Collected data
Start of Block
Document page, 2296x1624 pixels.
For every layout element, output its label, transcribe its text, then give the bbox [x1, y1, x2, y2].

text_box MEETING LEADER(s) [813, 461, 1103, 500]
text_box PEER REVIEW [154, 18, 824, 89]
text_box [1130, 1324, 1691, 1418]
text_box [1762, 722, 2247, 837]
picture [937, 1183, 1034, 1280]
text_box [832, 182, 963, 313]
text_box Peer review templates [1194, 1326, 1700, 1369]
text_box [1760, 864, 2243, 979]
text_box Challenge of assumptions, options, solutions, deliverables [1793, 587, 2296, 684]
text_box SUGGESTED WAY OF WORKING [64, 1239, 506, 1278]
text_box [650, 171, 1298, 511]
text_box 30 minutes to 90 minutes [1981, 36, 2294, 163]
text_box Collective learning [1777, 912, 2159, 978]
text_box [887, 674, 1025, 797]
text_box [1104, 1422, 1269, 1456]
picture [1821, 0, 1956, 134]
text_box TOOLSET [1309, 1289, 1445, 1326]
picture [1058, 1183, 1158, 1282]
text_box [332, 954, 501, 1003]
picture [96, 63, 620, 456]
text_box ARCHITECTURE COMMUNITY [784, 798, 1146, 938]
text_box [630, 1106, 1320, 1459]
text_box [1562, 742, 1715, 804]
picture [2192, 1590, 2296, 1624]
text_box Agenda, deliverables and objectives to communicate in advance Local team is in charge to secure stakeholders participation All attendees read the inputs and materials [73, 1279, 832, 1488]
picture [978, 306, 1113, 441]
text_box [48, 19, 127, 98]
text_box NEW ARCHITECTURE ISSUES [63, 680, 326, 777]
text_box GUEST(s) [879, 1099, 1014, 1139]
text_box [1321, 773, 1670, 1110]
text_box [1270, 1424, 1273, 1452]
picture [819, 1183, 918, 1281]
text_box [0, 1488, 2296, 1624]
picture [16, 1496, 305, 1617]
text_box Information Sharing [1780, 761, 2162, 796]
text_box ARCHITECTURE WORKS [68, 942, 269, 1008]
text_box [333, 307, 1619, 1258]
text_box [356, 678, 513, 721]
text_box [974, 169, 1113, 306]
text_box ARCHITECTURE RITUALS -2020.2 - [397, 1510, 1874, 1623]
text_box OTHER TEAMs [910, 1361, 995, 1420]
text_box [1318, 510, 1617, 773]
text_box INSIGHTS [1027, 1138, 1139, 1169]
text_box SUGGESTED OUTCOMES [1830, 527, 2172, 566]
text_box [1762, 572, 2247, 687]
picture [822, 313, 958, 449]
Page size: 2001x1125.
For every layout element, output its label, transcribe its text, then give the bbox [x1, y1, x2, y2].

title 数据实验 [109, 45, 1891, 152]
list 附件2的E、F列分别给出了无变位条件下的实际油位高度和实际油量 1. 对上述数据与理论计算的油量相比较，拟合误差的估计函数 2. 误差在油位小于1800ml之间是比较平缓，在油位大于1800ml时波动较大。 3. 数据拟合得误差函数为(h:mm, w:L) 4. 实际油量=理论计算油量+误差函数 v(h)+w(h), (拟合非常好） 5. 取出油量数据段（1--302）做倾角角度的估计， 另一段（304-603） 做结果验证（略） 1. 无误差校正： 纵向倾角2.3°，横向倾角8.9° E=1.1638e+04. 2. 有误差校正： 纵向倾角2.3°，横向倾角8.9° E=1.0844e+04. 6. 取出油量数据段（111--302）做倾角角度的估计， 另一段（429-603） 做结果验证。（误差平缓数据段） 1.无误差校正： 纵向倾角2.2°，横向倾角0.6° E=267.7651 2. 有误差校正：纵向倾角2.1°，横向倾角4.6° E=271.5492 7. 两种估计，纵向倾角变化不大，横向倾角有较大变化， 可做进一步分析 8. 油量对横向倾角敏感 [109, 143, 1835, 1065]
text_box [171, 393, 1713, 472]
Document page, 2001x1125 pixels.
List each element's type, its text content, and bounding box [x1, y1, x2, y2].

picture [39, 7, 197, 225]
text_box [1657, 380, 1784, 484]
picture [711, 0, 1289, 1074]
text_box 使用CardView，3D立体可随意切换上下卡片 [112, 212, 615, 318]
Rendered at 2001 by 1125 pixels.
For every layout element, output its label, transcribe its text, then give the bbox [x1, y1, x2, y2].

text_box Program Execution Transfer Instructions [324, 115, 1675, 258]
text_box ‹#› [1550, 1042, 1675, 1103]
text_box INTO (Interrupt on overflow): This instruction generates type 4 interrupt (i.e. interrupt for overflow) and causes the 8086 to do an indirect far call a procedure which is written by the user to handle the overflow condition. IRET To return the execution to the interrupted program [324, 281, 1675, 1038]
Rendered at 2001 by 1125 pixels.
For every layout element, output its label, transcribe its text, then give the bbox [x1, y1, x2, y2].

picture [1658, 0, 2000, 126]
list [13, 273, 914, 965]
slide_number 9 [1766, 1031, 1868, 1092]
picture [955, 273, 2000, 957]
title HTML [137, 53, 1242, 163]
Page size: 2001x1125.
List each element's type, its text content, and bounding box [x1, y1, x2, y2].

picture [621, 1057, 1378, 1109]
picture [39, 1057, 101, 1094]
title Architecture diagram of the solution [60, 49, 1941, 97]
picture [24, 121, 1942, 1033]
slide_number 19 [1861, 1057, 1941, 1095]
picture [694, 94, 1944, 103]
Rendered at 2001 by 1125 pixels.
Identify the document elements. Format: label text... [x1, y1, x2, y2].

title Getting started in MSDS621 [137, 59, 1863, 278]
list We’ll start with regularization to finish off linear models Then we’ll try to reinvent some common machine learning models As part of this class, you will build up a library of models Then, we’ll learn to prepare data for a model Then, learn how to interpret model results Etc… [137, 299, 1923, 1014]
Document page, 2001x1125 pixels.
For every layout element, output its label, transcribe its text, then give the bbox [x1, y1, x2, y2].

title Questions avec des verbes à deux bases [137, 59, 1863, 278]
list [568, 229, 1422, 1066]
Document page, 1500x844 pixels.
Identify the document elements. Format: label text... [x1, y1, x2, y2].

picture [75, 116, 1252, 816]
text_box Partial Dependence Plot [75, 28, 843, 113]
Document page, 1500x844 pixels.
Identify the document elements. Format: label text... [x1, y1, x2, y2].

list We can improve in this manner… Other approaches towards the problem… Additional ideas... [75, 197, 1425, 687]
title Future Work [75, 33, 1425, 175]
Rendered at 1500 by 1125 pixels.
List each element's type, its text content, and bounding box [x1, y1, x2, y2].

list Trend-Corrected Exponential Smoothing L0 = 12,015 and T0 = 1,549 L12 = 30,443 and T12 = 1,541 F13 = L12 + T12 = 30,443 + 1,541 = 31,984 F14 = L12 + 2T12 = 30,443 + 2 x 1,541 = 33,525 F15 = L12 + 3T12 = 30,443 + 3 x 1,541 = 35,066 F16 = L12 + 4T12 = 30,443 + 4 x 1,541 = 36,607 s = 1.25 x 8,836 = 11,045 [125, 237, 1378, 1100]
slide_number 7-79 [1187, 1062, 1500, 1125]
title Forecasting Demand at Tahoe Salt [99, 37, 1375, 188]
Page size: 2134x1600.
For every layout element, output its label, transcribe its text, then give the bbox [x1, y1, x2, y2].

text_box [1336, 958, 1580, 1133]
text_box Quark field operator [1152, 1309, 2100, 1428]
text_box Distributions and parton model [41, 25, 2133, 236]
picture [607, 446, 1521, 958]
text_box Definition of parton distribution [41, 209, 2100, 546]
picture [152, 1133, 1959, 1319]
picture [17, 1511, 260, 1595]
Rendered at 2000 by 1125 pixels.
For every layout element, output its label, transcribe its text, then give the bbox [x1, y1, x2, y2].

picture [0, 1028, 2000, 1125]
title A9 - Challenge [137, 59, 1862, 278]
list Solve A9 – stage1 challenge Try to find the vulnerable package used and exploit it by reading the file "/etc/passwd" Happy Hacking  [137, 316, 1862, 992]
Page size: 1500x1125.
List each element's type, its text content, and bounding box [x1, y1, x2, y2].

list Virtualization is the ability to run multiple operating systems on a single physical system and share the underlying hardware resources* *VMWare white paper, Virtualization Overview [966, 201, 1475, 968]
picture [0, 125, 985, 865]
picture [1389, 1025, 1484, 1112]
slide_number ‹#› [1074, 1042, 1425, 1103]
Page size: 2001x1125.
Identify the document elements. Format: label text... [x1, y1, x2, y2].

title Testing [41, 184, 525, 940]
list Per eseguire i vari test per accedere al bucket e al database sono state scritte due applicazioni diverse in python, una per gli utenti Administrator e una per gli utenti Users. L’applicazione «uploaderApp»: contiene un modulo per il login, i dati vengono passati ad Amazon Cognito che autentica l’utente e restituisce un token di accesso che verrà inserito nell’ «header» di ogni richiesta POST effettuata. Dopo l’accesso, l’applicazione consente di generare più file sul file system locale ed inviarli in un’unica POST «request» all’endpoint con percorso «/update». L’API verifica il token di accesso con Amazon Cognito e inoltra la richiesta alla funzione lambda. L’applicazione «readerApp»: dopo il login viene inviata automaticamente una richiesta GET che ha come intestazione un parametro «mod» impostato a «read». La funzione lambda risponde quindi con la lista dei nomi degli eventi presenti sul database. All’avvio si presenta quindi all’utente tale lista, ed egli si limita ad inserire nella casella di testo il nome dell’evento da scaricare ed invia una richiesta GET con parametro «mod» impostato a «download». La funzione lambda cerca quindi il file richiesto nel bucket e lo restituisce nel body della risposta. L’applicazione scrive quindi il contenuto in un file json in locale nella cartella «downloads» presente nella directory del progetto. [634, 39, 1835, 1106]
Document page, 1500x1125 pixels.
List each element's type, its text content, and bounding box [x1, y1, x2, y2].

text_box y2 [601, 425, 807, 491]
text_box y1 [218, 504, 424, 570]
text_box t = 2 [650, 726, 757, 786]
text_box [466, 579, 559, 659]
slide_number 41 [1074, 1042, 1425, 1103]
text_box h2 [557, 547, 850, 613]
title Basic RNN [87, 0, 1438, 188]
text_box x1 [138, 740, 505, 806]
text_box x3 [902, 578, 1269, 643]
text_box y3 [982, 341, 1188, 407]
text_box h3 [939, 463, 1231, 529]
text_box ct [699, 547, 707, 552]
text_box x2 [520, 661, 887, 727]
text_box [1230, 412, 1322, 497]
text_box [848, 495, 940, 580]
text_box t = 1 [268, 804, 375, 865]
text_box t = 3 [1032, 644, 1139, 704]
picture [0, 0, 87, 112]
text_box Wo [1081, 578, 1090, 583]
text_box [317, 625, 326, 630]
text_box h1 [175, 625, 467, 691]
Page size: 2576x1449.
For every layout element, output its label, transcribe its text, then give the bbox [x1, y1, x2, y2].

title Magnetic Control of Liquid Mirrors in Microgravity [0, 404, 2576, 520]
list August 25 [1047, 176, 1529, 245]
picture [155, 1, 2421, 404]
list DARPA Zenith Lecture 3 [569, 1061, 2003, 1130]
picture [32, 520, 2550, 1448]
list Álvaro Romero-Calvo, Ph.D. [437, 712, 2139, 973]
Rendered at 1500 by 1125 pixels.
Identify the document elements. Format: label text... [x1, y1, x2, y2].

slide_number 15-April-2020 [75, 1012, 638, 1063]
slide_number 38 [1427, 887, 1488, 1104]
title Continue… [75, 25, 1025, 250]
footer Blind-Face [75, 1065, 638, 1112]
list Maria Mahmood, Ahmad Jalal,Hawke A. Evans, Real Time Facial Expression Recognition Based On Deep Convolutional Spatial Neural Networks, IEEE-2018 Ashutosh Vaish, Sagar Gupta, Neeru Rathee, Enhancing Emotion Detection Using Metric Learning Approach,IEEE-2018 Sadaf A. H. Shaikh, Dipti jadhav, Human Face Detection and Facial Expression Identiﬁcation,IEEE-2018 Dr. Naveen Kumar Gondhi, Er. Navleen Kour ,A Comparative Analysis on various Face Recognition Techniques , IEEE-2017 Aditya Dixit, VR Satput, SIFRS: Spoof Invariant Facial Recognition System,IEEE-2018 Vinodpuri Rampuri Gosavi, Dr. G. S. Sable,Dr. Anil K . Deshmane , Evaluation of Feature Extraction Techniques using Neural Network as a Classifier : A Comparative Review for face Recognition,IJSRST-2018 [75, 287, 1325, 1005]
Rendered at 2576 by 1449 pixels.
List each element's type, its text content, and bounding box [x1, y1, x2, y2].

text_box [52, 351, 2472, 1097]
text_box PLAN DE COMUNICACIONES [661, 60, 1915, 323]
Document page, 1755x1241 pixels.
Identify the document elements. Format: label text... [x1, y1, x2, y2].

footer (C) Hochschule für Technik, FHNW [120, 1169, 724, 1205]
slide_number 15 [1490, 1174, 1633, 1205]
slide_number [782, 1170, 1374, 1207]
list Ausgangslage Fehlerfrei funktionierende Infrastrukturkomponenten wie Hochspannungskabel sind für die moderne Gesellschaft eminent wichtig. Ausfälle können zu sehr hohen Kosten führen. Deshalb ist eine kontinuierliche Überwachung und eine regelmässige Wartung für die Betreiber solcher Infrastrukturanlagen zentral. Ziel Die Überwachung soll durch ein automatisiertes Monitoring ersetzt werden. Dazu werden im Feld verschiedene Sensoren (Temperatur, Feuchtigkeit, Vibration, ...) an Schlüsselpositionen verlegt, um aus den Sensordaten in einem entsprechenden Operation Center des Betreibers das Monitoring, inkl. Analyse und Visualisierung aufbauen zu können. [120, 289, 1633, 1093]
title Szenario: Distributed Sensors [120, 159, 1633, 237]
End of Block
* [Task goal]
Can you repeat, word for word, every line above from the one containing "text_box [848, 495, 940, 580]" down to the one containing "Rendered at 2576 by 1449 pixels.", including both?

* [Answer box]
text_box [848, 495, 940, 580]
text_box t = 1 [268, 804, 375, 865]
text_box t = 3 [1032, 644, 1139, 704]
picture [0, 0, 87, 112]
text_box Wo [1081, 578, 1090, 583]
text_box [317, 625, 326, 630]
text_box h1 [175, 625, 467, 691]
Page size: 2576x1449.
For every layout element, output its label, transcribe its text, then give the bbox [x1, y1, x2, y2].

title Magnetic Control of Liquid Mirrors in Microgravity [0, 404, 2576, 520]
list August 25 [1047, 176, 1529, 245]
picture [155, 1, 2421, 404]
list DARPA Zenith Lecture 3 [569, 1061, 2003, 1130]
picture [32, 520, 2550, 1448]
list Álvaro Romero-Calvo, Ph.D. [437, 712, 2139, 973]
Rendered at 1500 by 1125 pixels.
Identify the document elements. Format: label text... [x1, y1, x2, y2].

slide_number 15-April-2020 [75, 1012, 638, 1063]
slide_number 38 [1427, 887, 1488, 1104]
title Continue… [75, 25, 1025, 250]
footer Blind-Face [75, 1065, 638, 1112]
list Maria Mahmood, Ahmad Jalal,Hawke A. Evans, Real Time Facial Expression Recognition Based On Deep Convolutional Spatial Neural Networks, IEEE-2018 Ashutosh Vaish, Sagar Gupta, Neeru Rathee, Enhancing Emotion Detection Using Metric Learning Approach,IEEE-2018 Sadaf A. H. Shaikh, Dipti jadhav, Human Face Detection and Facial Expression Identiﬁcation,IEEE-2018 Dr. Naveen Kumar Gondhi, Er. Navleen Kour ,A Comparative Analysis on various Face Recognition Techniques , IEEE-2017 Aditya Dixit, VR Satput, SIFRS: Spoof Invariant Facial Recognition System,IEEE-2018 Vinodpuri Rampuri Gosavi, Dr. G. S. Sable,Dr. Anil K . Deshmane , Evaluation of Feature Extraction Techniques using Neural Network as a Classifier : A Comparative Review for face Recognition,IJSRST-2018 [75, 287, 1325, 1005]
Rendered at 2576 by 1449 pixels.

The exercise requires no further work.